Commons : Evangelical Church Ostheim  - Collection of pictures, videos and audio files

Individual evidence

  1. a b c Schmidt: The Ostheimer Church. 2000, p. 218.
  2. a b c Aschkewitz: Pastor history of the Hanau district (“Hanauer Union”) until 1968. 1984, p. 291.
  3. ^ Kleinfeldt, Weirich: The medieval church organization. 1984, p. 42.
  4. Figge, Pieh: Our Ostheimer Church. 2000, p. 179.
  5. Ostheim. Historical local dictionary for Hessen. In: Landesgeschichtliches Informationssystem Hessen (LAGIS). Hessian State Office for Historical Cultural Studies (HLGL), accessed on October 16, 2017 .
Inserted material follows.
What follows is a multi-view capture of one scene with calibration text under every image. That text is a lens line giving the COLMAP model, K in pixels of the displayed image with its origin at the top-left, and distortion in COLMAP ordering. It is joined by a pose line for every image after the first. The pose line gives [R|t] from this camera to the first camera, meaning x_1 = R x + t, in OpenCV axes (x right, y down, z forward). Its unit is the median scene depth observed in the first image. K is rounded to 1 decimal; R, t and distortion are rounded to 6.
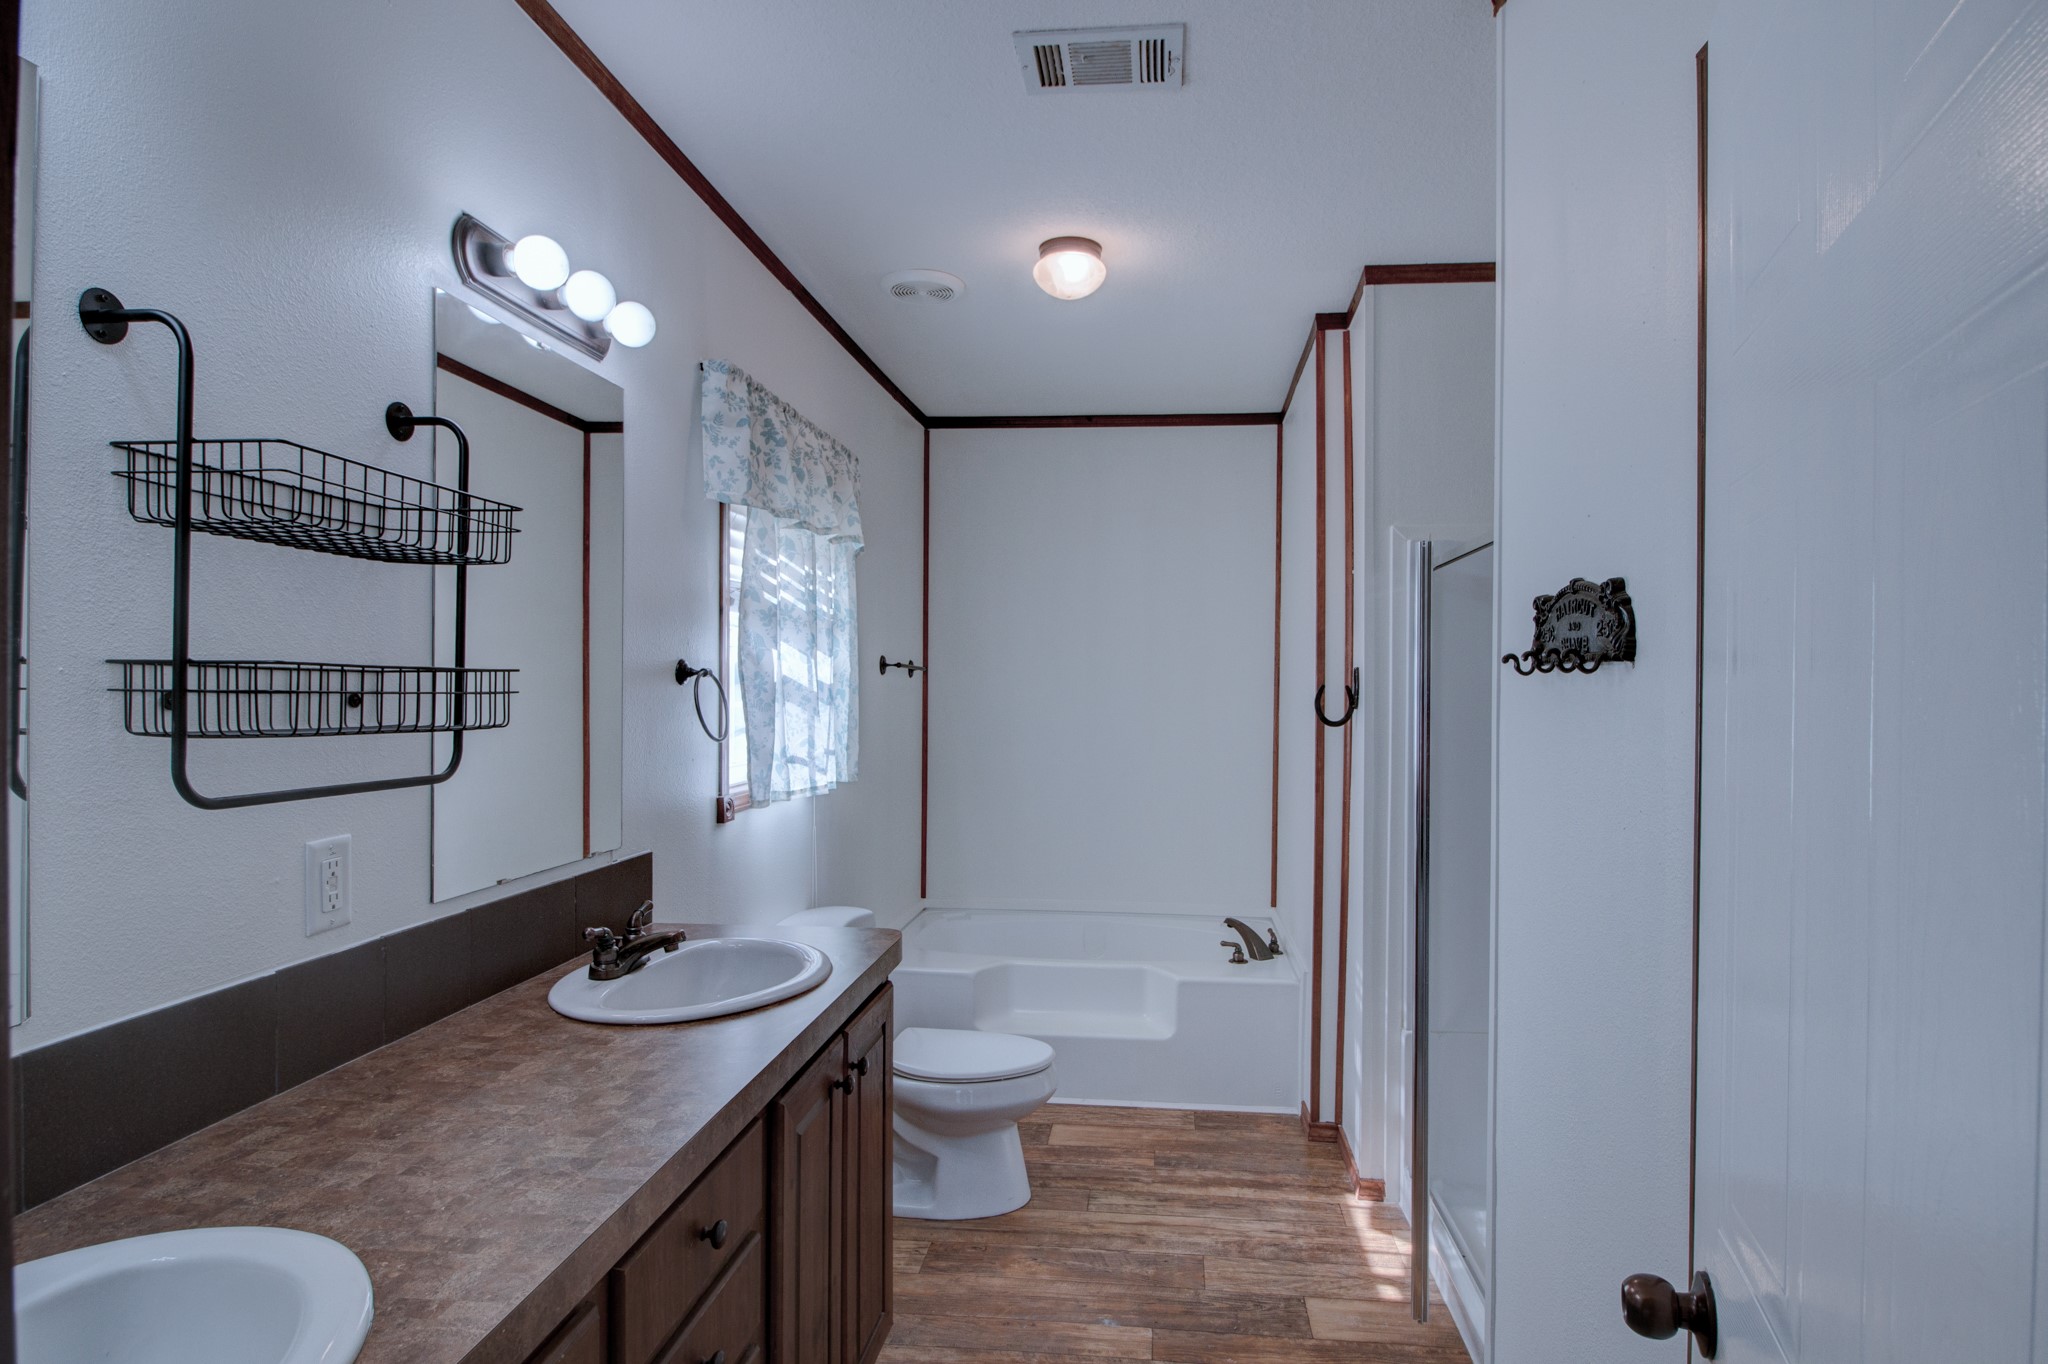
lens RADIAL K [[1059.9, 0, 1030.3], [0, 1059.9, 681.3], [0, 0, 1]] dist [0.001878, 0.000125]
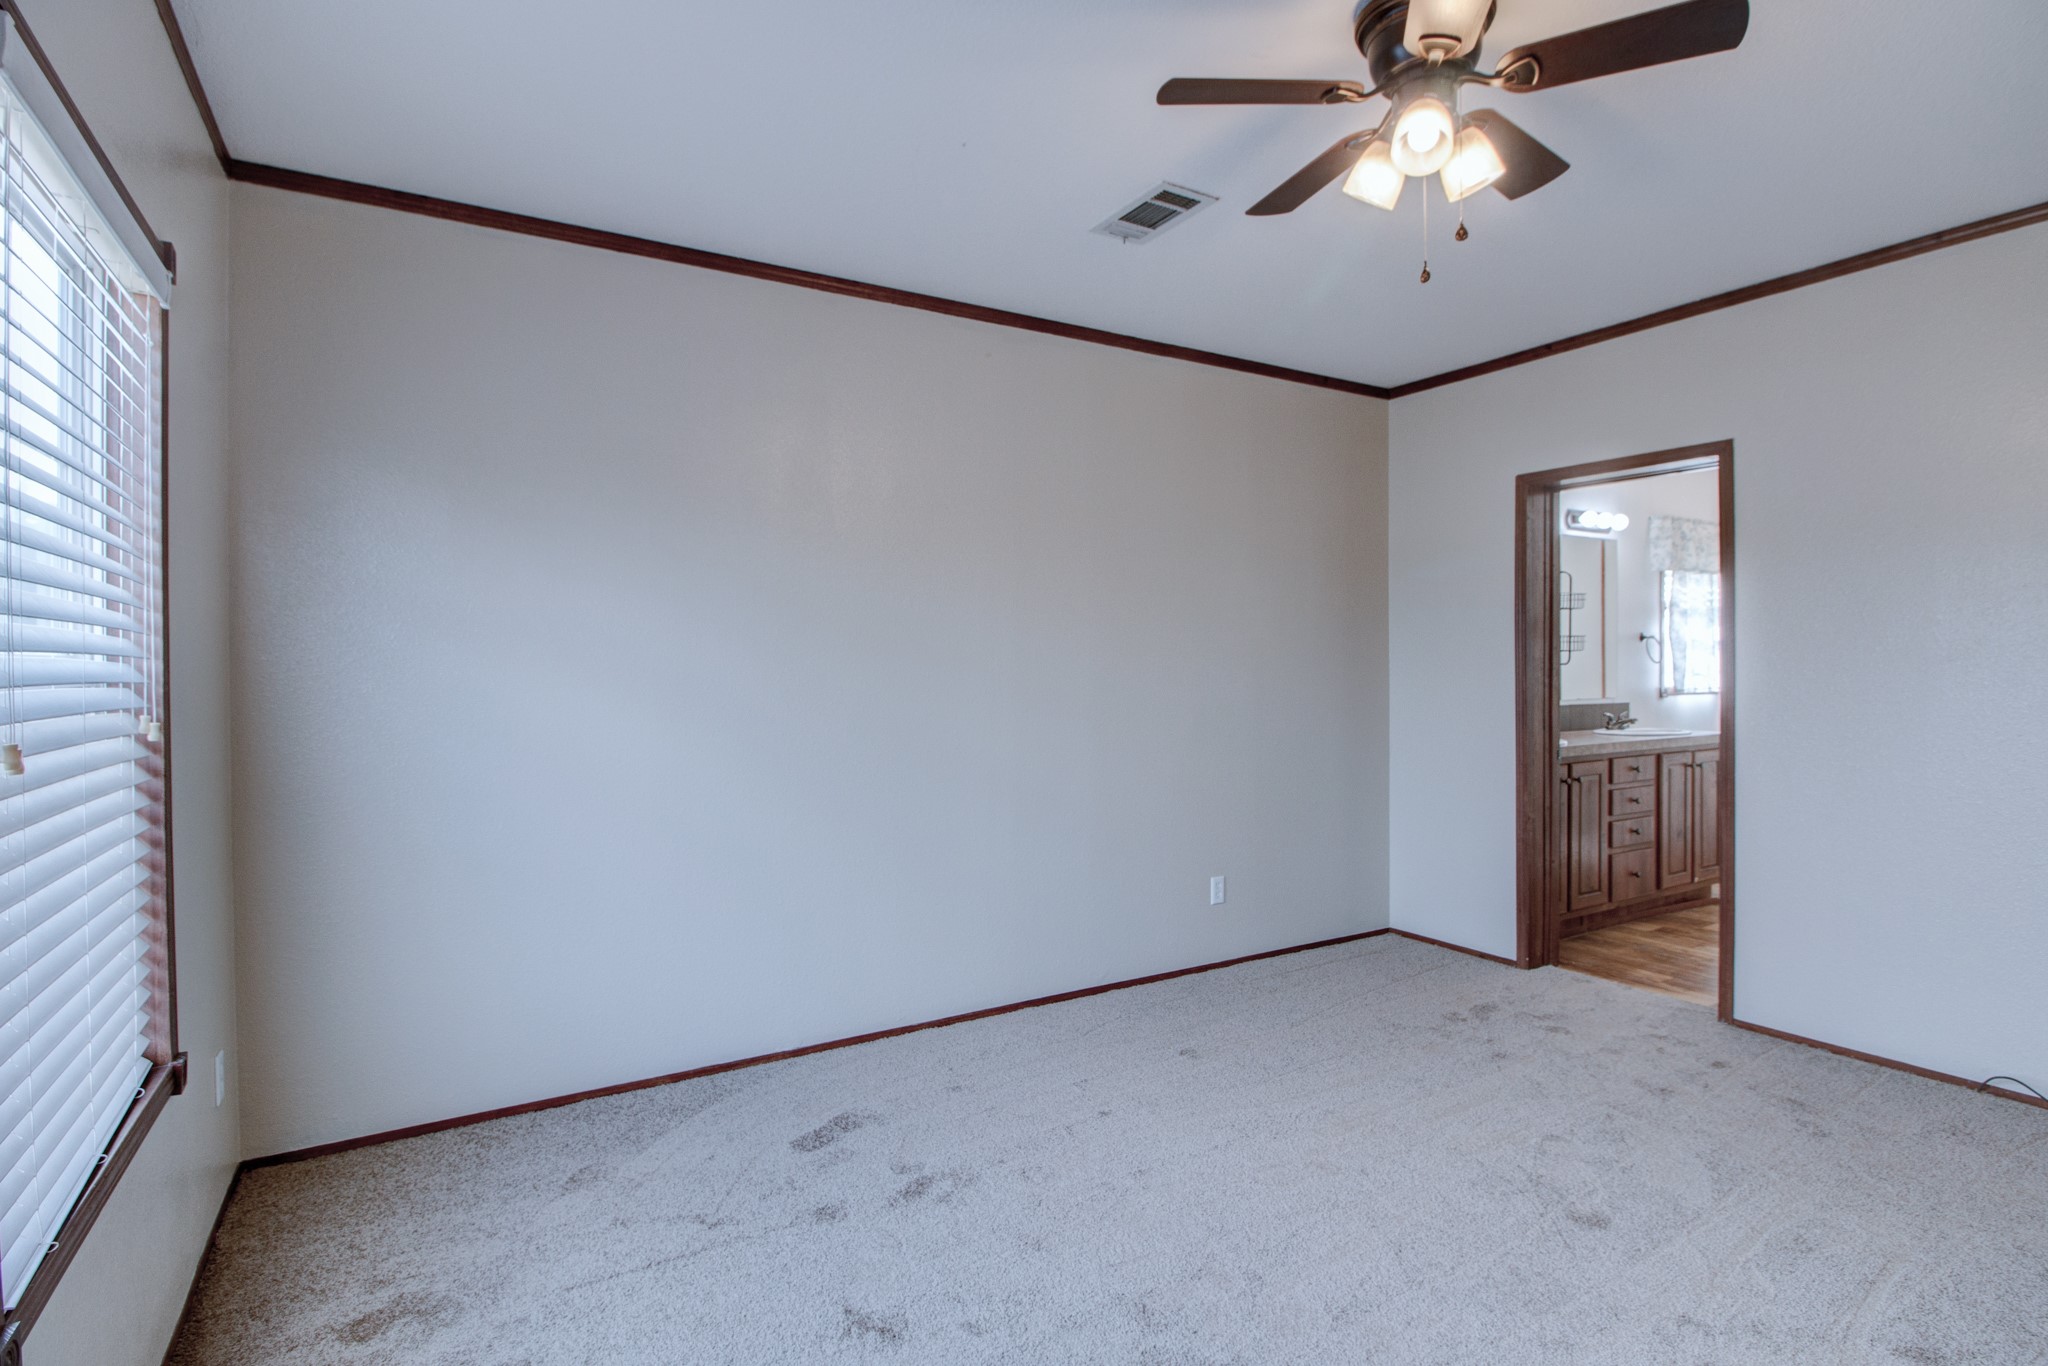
lens RADIAL K [[1000.5, 0, 1029.1], [0, 1000.5, 672.5], [0, 0, 1]] dist [-0.001139, -0.000245]
pose [[0.622127, -0.001931, -0.782914, 0.629875], [0.012738, 0.999890, 0.007655, 0.037418], [0.782813, -0.014735, 0.622083, -1.637099]]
  6. Figge, Pieh: Our Ostheimer Church. 2000, p. 181.
  7. a b Figge, Pieh: Our Ostheimer Church. 2000, p. 177.
  8. Figge, Pieh: Our Ostheimer Church. 2000, p. 202.
  9. a b Dehio: Handbook of the German Art Monuments. Hessen II. 2008, p. 665.
  10. ^ Schmidt: The Ostheimer Church. 2000, p. 221.
  11. ^ Homepage of the parish : Church history Ostheims , accessed on October 15, 2017.
  12. ^ A b Schmidt: The Ostheimer Church. 2000, p. 217.
  13. Figge, Pieh: Our Ostheimer Church. 2000, p. 178 f.
  14. Figge, Pieh: Our Ostheimer Church. 2000, p. 211.
  15. ^ Schmidt: The Ostheimer Church. 2000, p. 219.
  16. Krystian Skoczowski : The organ builder family Zinck. A contribution to the research of organ building in the Wetterau and the Kinzig valley in the 18th century. Haag + Herchen, Hanau 2018, ISBN 978-3-89846-824-4 , p. 139.
  17. Figge, Pieh: Our Ostheimer Church. 2000, p. 214.
  18. ^ Organ in Ostheim , accessed on October 16, 2017.